Das Friedensabkommen sieht unter anderem die baldige Demobilisierung der von der Regierung unterstützten Reitermilizen vor, die zahllose Dörfer durch Brandschatzung verwüstet haben. Darüber hinaus sollen 4000 Rebellen in die sudanesische Armee integriert werden, weiteren 4000 soll bei der Umorientierung in ein Zivilistenleben geholfen werden.

Doch die Friedensvereinbarung hat den ernsten Makel, dass sie nicht alle Parteien unterzeichnet haben. Lediglich die größere Fraktion der zersplitterten Rebellengruppe Sudanesische Befreiungsarmee (SLA) und die sudanesische Regierung haben ihre Friedensabsicht schriftlich besiegelt. Die Bewegung für Gerechtigkeit und Gleichberechtigung (JEM) unterschrieb ebenso wenig wie die kleinere Abspaltung der SLA. Die Afrikanische Union kündigte am Samstag an, dass sie beide Gruppen zur Zustimmung bewegen will.

Der blutige Konflikt brach 2003 aus, als eine kleine Gruppe junger Männer Regierungsziele in Darfur angriff. Sie werfen der Regierung in Khartum vor, die Region Darfur wirtschaftlich und politisch zu vernachlässigen und diejenigen Sudanesen zu bevorzugen, die sich als Araber definieren. Die Reaktion der Regierung von Präsident Omar al Baschir, eine Militärstrategie der verbrannten Erde, die zum großen Teil von den Dschandschawid genannten Reitermilizen ausgeführt wurde, brachte den Rebellen in kürzester Zeit großen Zulauf.

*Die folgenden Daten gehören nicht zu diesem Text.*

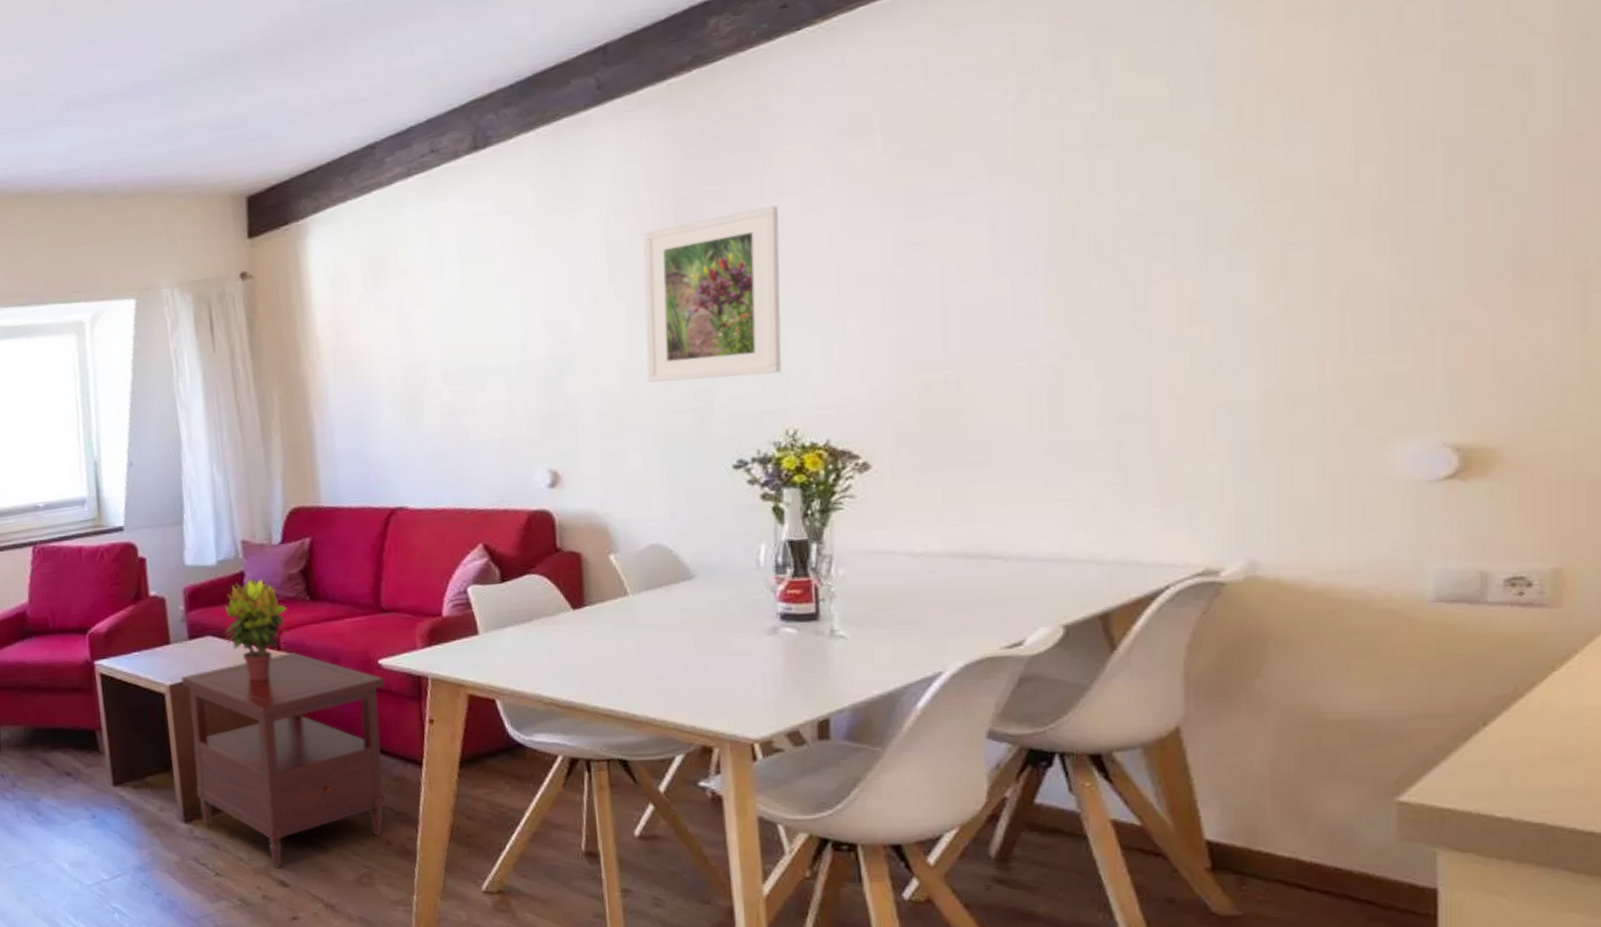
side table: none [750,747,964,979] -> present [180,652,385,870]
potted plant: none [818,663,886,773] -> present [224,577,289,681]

Die komplexe Gemengelage von innenpolitischen Interessen und historischen Konflikten im größten Land Afrikas wird Darfur noch auf lange Zeit zu einer instabilen Region machen, selbst wenn der Friedensschluss Bestand hat. Neben der Politisierung von ethnischen Unterschieden bleiben die Ränkespiele innerhalb der islamistischen Regierung eine Gefahr. So gilt etwa der äußerst einflussreiche radikale Islamist und ehemalige Parlamentssprecher Hassan al Turabi als Unterstützer, wenn nicht Mitgründer der JEM. Beobachter meinen, Turabi, der enge Verbindungen in die Konfliktregion hat, wolle sich auf dem Umweg Darfur in Khartum an die Macht bringen. Mehrmals wurde er wegen angeblicher Putschpläne inhaftiert.

Das Abkommen, das unter massivem US-amerikanischen Druck zustande gekommen ist, wird von an den Verhandlungen beteiligten Beobachtern aus Europa, Afrika und den USA einhellig als „ein erster Schritt“ bezeichnet. Aber mehr auch nicht. Allein wegen der Ankündigung Sudans, eine UN-Friedenstruppe zuzulassen, werden die vielen Flüchtlinge sicher nicht ihre Heimreise antreten. Solange nicht alle Parteien das Friedensabkommen von Freitag unterschrieben haben und solange der sudanesischen Regierung nicht mit massiven Sanktionen gedroht wird, falls sie sich auch dieses Mal nicht an ein Abkommen hält, wird das Dokument wenig Wert haben, fürchten Beobachter.